→ Listing:
[BEGIN]

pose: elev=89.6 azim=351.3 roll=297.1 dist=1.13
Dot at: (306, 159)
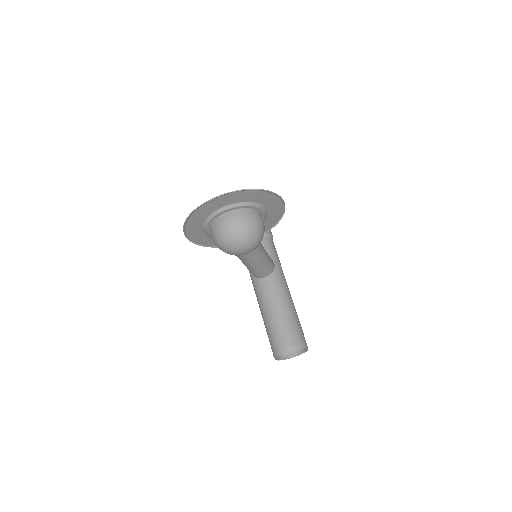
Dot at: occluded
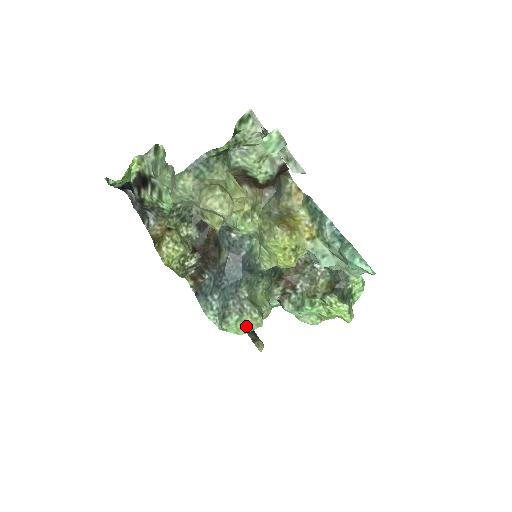
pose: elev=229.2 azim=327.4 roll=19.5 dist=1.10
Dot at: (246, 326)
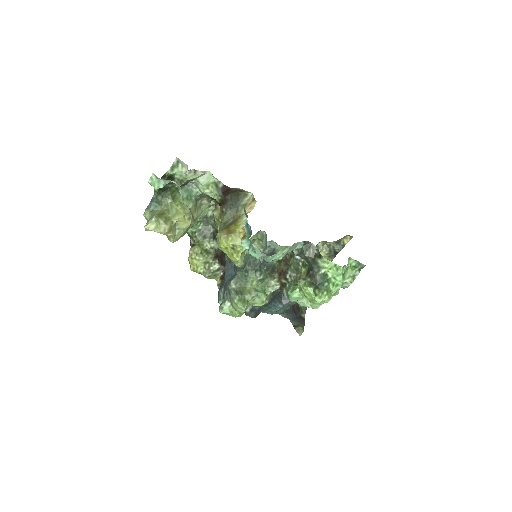
Dot at: (235, 310)
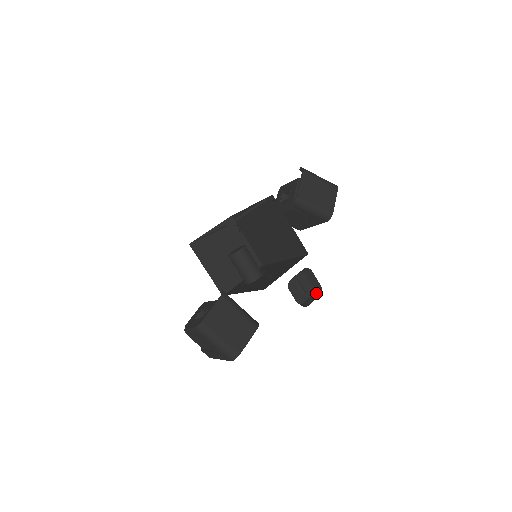
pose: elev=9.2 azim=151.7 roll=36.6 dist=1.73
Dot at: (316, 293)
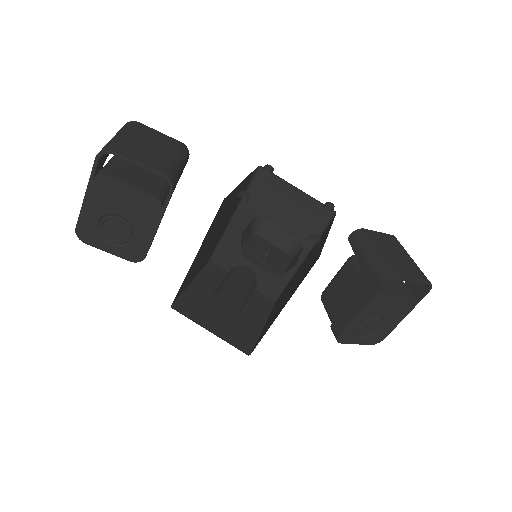
Dot at: (278, 264)
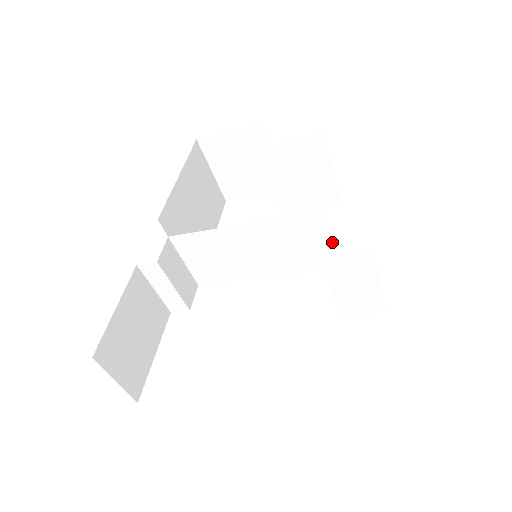
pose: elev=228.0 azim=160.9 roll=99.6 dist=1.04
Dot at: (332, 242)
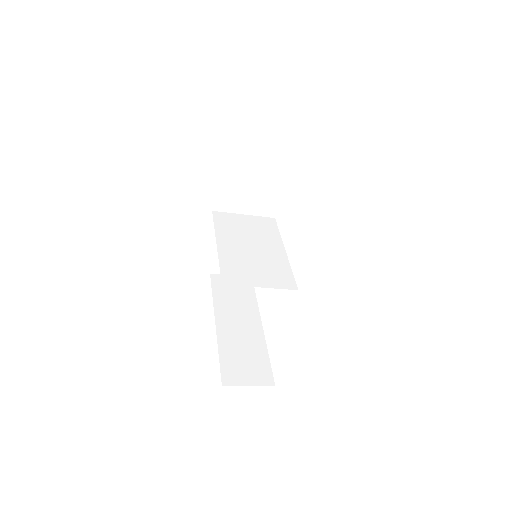
Dot at: (271, 287)
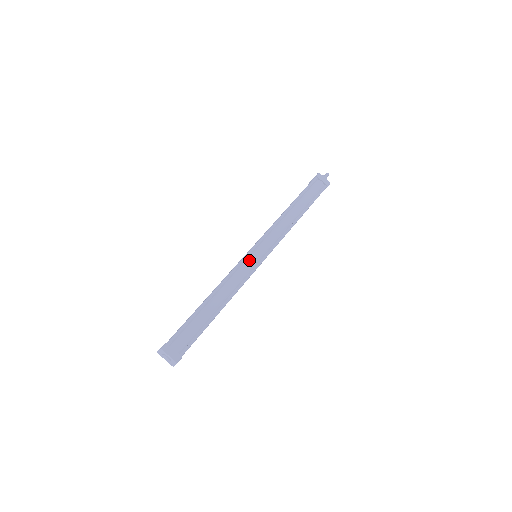
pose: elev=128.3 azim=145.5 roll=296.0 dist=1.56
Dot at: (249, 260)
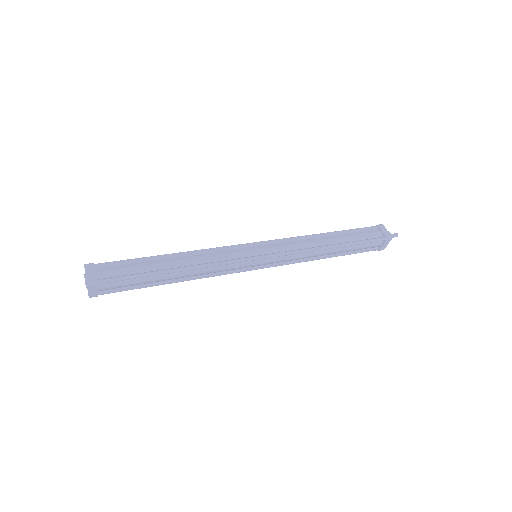
Dot at: (242, 249)
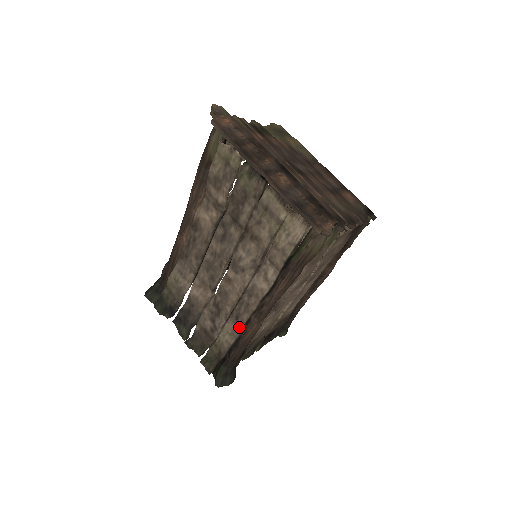
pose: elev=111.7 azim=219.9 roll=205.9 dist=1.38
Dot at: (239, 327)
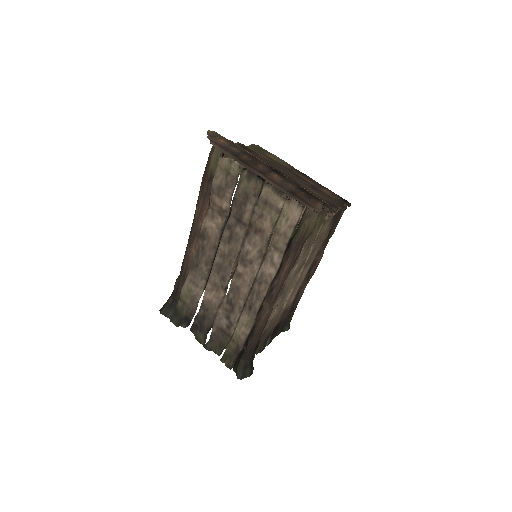
Dot at: (253, 316)
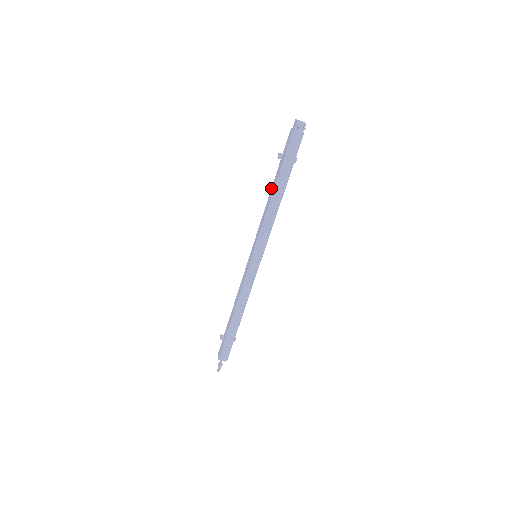
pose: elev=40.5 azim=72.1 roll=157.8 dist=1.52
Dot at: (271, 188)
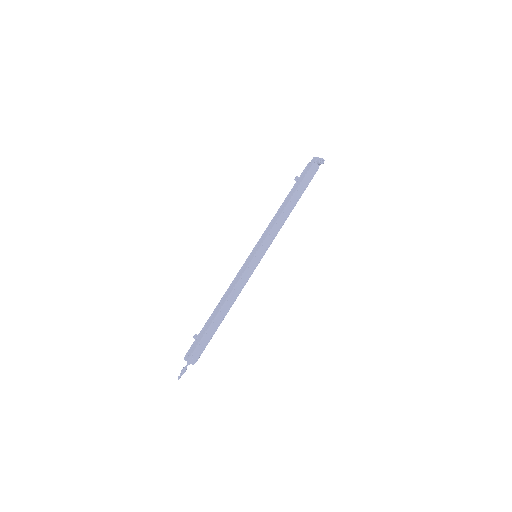
Dot at: occluded
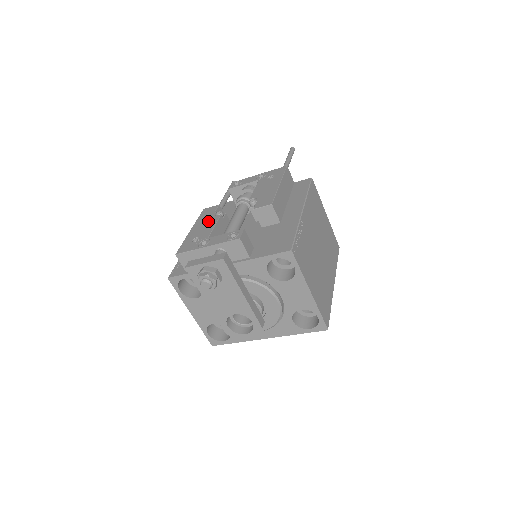
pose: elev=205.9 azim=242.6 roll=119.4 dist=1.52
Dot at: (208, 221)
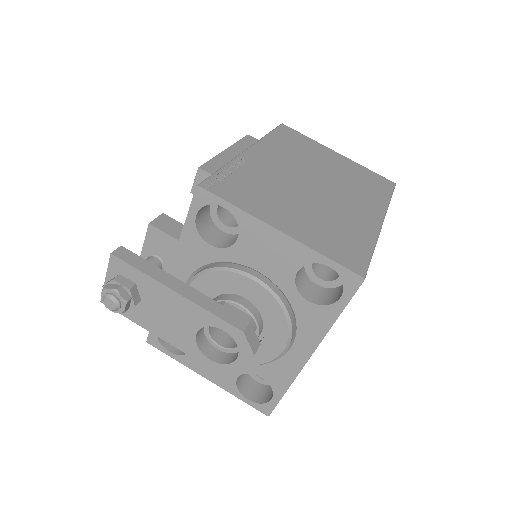
Dot at: occluded
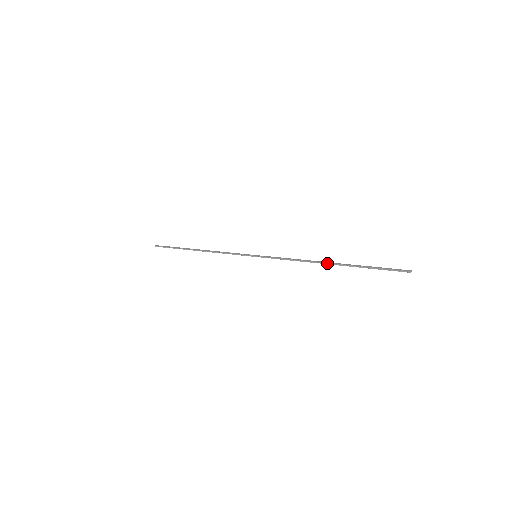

[END]

Could you quote the entire listing above word for word, leaving out the pictures?

→ Response to this exercise:
pose: elev=89.6 azim=351.3 roll=297.1 dist=1.13
Dot at: (306, 159)
Dot at: occluded
pose: elev=229.2 azim=327.4 roll=19.5 dist=1.10
Dot at: (246, 326)
Dot at: (235, 310)
pose: elev=9.2 azim=151.7 roll=36.6 dist=1.73
Dot at: (316, 293)
Dot at: (278, 264)
pose: elev=228.0 azim=160.9 roll=99.6 dist=1.04
Dot at: (332, 242)
Dot at: (271, 287)
pose: elev=128.3 azim=145.5 roll=296.0 dist=1.56
Dot at: (249, 260)
Dot at: (242, 249)
pose: elev=111.7 azim=219.9 roll=205.9 dist=1.38
Dot at: (239, 327)
Dot at: (253, 316)
pose: elev=40.5 azim=72.1 roll=157.8 dist=1.52
Dot at: (271, 188)
Dot at: occluded
pose: elev=205.9 azim=242.6 roll=119.4 dist=1.52
Dot at: (208, 221)
Dot at: occluded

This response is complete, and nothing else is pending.